NGLY1 deficiency




NGLY1 deficiency (or N-glycanase deficiency) is an extremely rare genetic disorder of the endoplasmic reticulum. It falls within the family of Congenital Disorders of Glycosylation (CDG). In this disorder, the cells of the body cannot synthesize the enzyme N-glycanase.  N-glycanase 1 (encoded by the gene NGLY1) is responsible for cleaving N-linked glycans from misfolded glycoproteins, so that the body can recycle them. Lacking N-glycanase leaves the body with an impaired capacity to recycle misfolded glycoproteins, which appear to accumulate in the cells of patients, and which is associated with neurological dysfunction, abnormal tear production, and liver disease. The majority of patients detected to date carry a specific nonsense mutation that appears to be associated with severe disease. The phenotypic spectrum is likely to enlarge as cases with a broader range of mutations are detected. 

N-glycanase deficiency is recessive: when parents are carriers, they have a 25% chance of producing a child with the disorder for each pregnancy.



The list of signs and symptoms mentioned in various sources for NGLY1 includes the symptoms listed below:

  • Global developmental delay
  • Movement disorder
  • A lack of tears (alacrima or hypolacrima): While patients have some moisture in their eyes, they have difficulty producing tear drops when crying.
  • Liver dysfunction: Patients present with elevated liver transaminases such as AST, ALT and sometimes AFP. Liver values may trend toward the normal range over time.
  • A smaller head (microcephaly): Patients tend to have a smaller head circumference, this may be relative to body size and/or acquired over time.
  • Diminished reflexes: Some patients do not respond at all or barely respond to reflex tests.
  • (As-yet) unidentified material stored in liver cells: There appears to be something stored in the cytoplasm of liver cells.
  • Seizures: About half of all patients have observable seizures, but many of them are not recognizable to non-experts as seizures. Common seizure types include sudden jerks or startles (myoclonic), drops (atonic) and staring spells (absence). Patient EEGs are often described as "abnormal."
  • Hypotonia
  • Peripheral neuropathy



NGLY1 deficiency is believed to be caused by a lack of an enzyme called N-glycanase-1, which is encoded by the gene NGLY1.
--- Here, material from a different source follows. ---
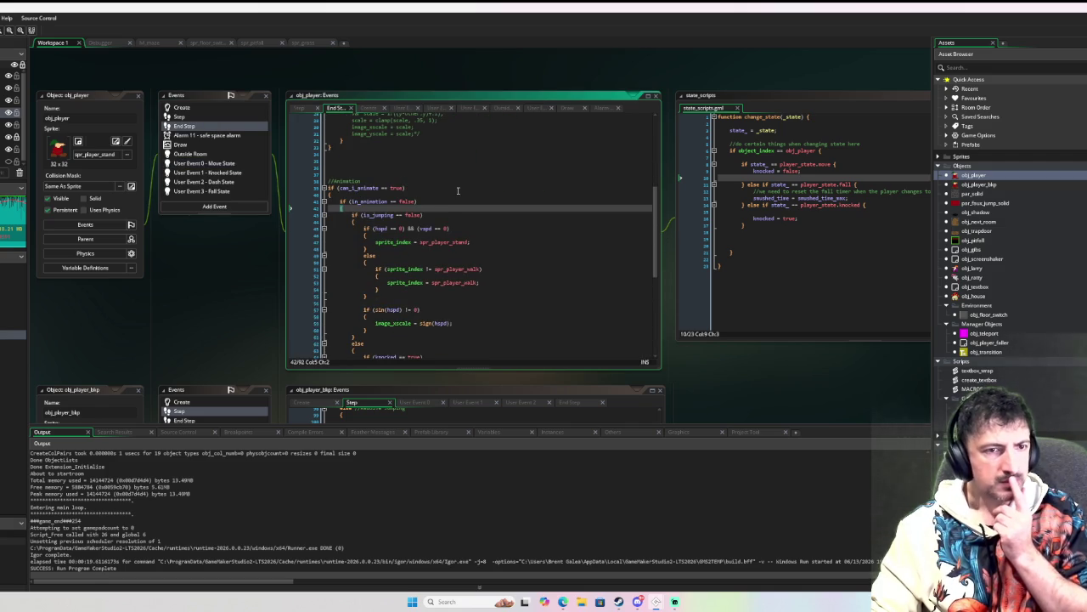
pyautogui.scroll(-5, 458, 190)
There is no cure or treatment for N-glycanase deficiency. There is an effort underway to initiate a clinical trial of a new drug that may be highly beneficial for NGLY1 patients.

For individual symptoms, the following treatments have shown benefit in some patients.

Dry Eyes

Most patients use preservative-free eye drops regularly to moisturize their eyes.  For severe dry eyes, patients use sterile petrolatum-based lubricating eye ointment (such as Systane Lubricant) multiple times per day and at night.

If there has been damage to the eye from dryness, a steroid eye ointment like Lotemax may be useful several times per week.

In severe cases, a tarsorrhaphy may be indicated.


Many patients use Miralax and/or fiber supplements (optifiber, psyllium husk or papaya) to relieve constipation. 

Epilepsy / Seizures

For patients with seizures, the following medications have proved most effective: 

  • Valproic acid (Depakote): For reducing seizures (especially myoclonic).
  • Lamotragene: For reducing seizures (especially myoclonic).

 Most other seizure medications and the ketogenic diet have not yielded significant seizure relief.

Oxidative stress

N-Acetyl cysteine has been recommended for improving the glutathione response, and it has shown benefits in some patients.  The effervescent formulation dissolved in water or a soft food such as apple sauce is recommended.

Mitochondrial dysfunction

To alleviate symptoms from possible mitochondrial dysfunction, some patients take coenzyme Q10 (CoQ10) in its ubiquinol form.